The Wikipedia has a very good entry on linguistic prestige (their linguistic entries are generally very good).

Particularly interesting for many, might be the section on gender and prestige. This section discusses what has become a rule of thumb in socio-linguistics, that men tend to speak a variety that is lower than their actual social class (i.e. is perceived by the speech community as being characteristic of a lower class) whereas women either speak at their social class level or above it.

The usual view is that men are the marked group in this (i.e. that is to say the reason for the difference is that men are doing something, rather than women). What it is thought is going on is that for men, the use of a lower class variety is a form of “covert prestige,” that is to say acquiring prestige in a counter-intuitive way by asserting a lack of prestige (sort of like a false humility or humble brag). In the case of men, this shows up in that they often claim to speak a lower dialect than they actually do.

There are some really neat studies of this. One recent one, cited by the Wikipedia, looks at Fraternity Brothers use of [n] rather than [ŋ] in words ending in – ing (most English speakers consider “dropping your g’s” in this context—that is to say using [n] rather than [ŋ] to be less prestigious).

Whether women speak a more prestigious dialect than their actual class or not is more of a subject of debate. Again the Wikipedia has some interesting references.

The foundational study in all this is William Labov’s famous study of “New York Shop Girls” and their use of /r/. New York city (and New England more generally) is a non-rhotic dialect area (meaning they drop the /r/ in words like Harvard or yard (broadly /havəd/ instead of /harvərd/ and /jad/ instead of /jard/) Since the second World War, however, rhotic pronunciation has been considered more prestigious.
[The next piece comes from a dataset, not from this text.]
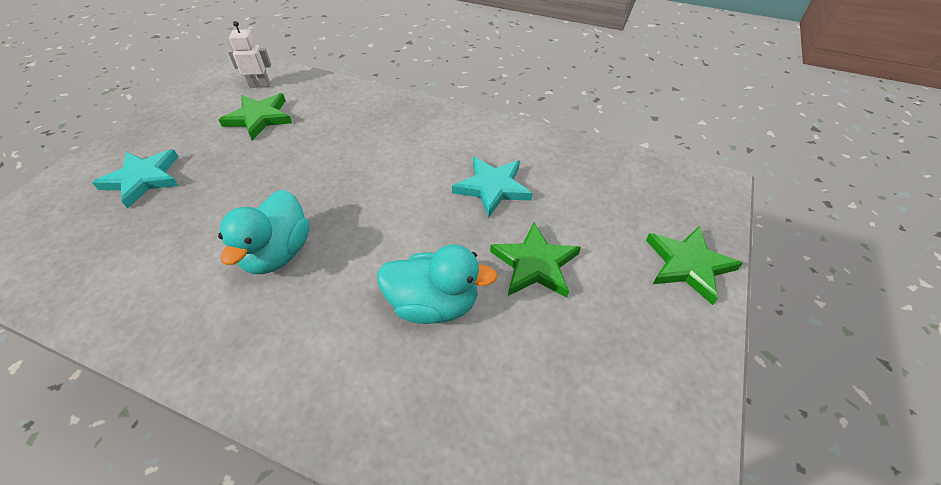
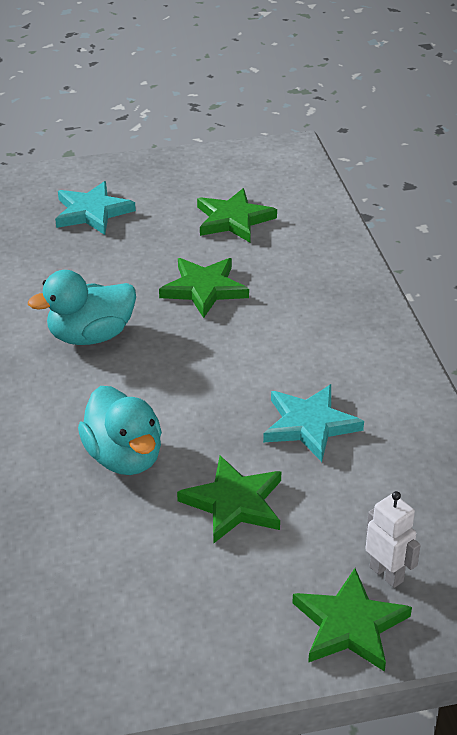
camera: 55 degrees right, 10 degrees down
white robot [228,21,271,88] -> white robot moved to [365,491,421,588]
none -> green star [159,258,249,318]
What Labov did was spend a day going round different department stores asking the sales clerks questions for which the answer was “the fourth floor.” His theory was that sales clerks in a higher end store (like Saks) would tend to be more rhotic (that is to say more likely to pronounce the /r/ in fourth) than those working in a lower end department store like Kleins. And that those in a mid-range store (like Macy’s) would be between the two in frequency.
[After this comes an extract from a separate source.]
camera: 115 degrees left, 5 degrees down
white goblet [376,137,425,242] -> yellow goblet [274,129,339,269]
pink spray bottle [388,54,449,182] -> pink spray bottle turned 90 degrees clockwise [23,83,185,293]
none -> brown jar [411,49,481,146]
The answer was exactly what he thought it would be:

the employees at Saks pronounced r most often, Macy’s employees pronounced r less often, and at S. Klein, seventy-nine percent of the respondents said no r at all. Another trend Labov noticed was that at all three of the stores, but Macy’s in particular, when prompted to say “fourth floor” a second time, employees were much more likely to pronounce the r (Wikipedia).
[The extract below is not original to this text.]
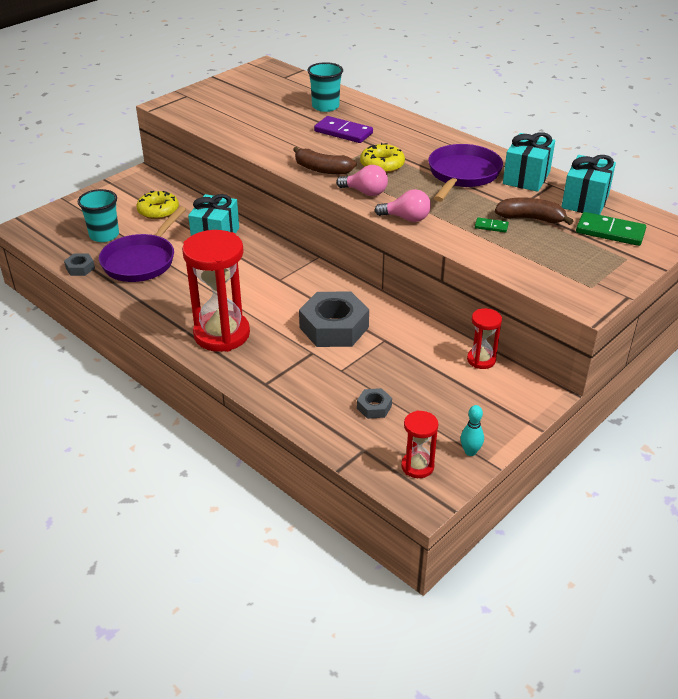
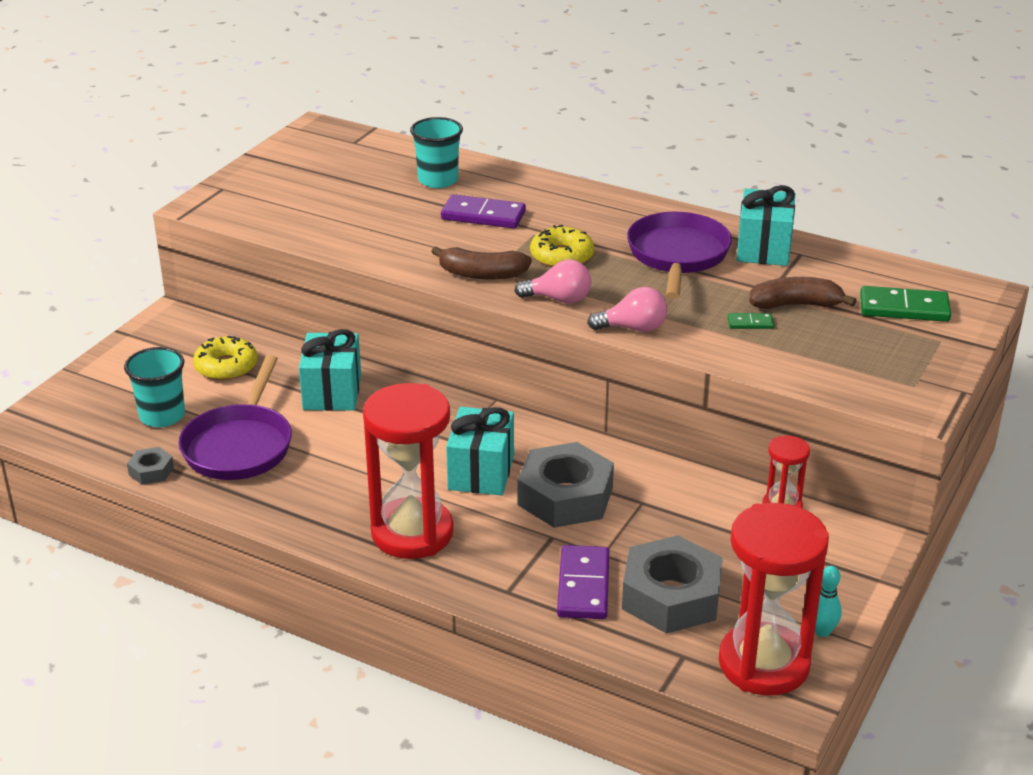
camera: 15 degrees left, 5 degrees down
grey nut [357,388,392,419] -> grey nut [622,535,723,633], size x2.18
red hourglass [401,410,438,478] -> red hourglass [718,503,829,696], size x2.02
turquoise gift [561,155,616,215] -> turquoise gift moved to [446,407,514,496]
none -> purple domino [557,545,609,619]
Finally, on a some what orthogonal note, there’s this study: Sexuality in Context: Variation and the Sociolinguistic Perception of Identity, Language in Society 36.4 (2007): 533-554.

This article illustrates the use of an empirical method for examining the perceptual identification of gayness in male speakers. It demonstrates how, by digitally manipulating the speech of isolated individuals, it is possible to obtain reliable evidence that pitch range and sibilant duration may act as indexical of a gay male identity. Further scrutiny of this result, however, illustrates that linguistic indexicality is not as straightforward as it originally appears. Subsequent analyses of the data highlight the ways in which the perceptual evaluation of sexuality is a highly contingent process, dependent upon a variety of sociolinguistic factors. An envelope of variation in listeners’ affective judgments of a speaker is shown to exist, and it is argued that research on the perception of identity must go beyond identification of salient features, and also consider when and why these features are not salient.